(Exercise text)
Michael Bolton: Yeah? What about it?
Peter Gibbons: Well, how does it work?
Michael Bolton: It’s pretty brilliant. What it does is every time there’s a bank transaction where interest is computed, you know, thousands a day, the computer ends up with these fractions of a cent, which it usually rounds off. What this does is it takes those remainders and puts it into an account.
Peter Gibbons: This sounds familiar.
Michael Bolton: Yeah. They did it in Superman III.
He’s going to Federal “Pound me in the a$$” Prison.
Ah, unknown trivia.
The programmer didn't dream this up. Someone, some business unit, had to request the software be written.
“He stole computer code from his employer.”
Well, technically he just copied it. Stealing implies that the employer no longer has it, which isn’t true, and that is part of his defense. They charged him under laws that have to do with “tangible” theft, while code is not tangible.
Big thieves chasing little thieves is what you get when you have the best justice system money can buy.
Goldman Sachs program that manipulates the market. Others doing so too. They collide and the market tanks the world over.
I read somewhere that 80% of the trades are automated. Bound to be some bad code in there somewhere. Imagine the code like the Boeing 787 has that would cause it to lose all electrical power every 248 days. Market crash.

(Recorded data)
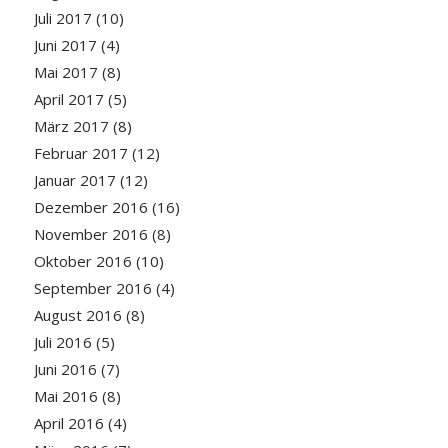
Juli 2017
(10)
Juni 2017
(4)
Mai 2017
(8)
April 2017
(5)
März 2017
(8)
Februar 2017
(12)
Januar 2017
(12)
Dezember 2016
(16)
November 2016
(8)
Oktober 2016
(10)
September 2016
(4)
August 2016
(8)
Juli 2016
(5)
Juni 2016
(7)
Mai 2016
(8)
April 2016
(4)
==
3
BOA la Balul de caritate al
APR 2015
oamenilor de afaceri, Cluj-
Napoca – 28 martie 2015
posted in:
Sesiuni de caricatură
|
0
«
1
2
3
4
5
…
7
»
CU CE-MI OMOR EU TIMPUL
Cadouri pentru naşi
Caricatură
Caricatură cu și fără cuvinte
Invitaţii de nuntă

(Job item)
Answer these from the discussion text:
1. According to Michael Bolton, what does the computer usually do with the fractions of a cent?
2. Which film does Michael Bolton say did the same thing?
3. How often would the code on the Boeing 787 cause it to lose all electrical power?

(Response area)
1. It rounds them off.
2. Superman III.
3. Every 248 days.